Quote from: monkeylove on Jun 03, 2017, 01:28:42 PM
Quote from: Robopadna on May 31, 2017, 01:39:20 PM
I think there was confusion over the phrasing when someone said 'a horror action movie'. They meant why would you want a horror action movie to be like 2001, not that they thought 2001 was a horror action movie.
This is pretty non box office related though I guess.
The fact that the Alien films are horror-action means they cannot be like 2001, which is not horror-action. But the producers thought that they could mix the two, which is why the "ancient astronaut" lore and weighty dialogue (together with all sorts of literary references and purty scenery) were added. And I think that affected box office performance.

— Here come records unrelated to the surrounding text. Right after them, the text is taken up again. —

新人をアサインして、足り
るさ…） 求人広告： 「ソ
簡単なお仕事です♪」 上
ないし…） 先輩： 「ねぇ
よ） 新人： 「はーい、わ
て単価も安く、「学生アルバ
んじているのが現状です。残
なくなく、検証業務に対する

In the end what hurt box office is the Alien. Prometheus was a franchise mostly free of that association and profited for it. Covenant is the example of what happen when you take a successful film with sequel possibility and listen to a vocal minority of fans. Few people in North America wanted another Alien film. Box office totals reflect that. Word of mouth boiled down to "Oh another Alien flick" and indifference.
Maybe Prometheus 2 would also have crashed and burned. Maybe it is the market or whatever other factors you wanna bring into it. Personally, I think they made a not so great film about a creature people are tired of seeing.
Just for fun I looked up other played out Creature feature characters. Alien: Covenant with a bigger star and a better director isn't doing much better than either the Nightmare on Elm Street or Friday the 13th remakes domestically while costing a huge amount more.
This is just domestic comparisons. Alien is doing way better overseas without question.
Nightmare on Elm Street 2010: $63,075,011/35m budget
Friday the 13th 2009: $65,002,019/19m budget
Alien Covenant: $64,334,484/97m budget
Note: Those numbers are not including inflation, which brings Ft13 to over 74m and Nightmare to 71m in 2017 dollars.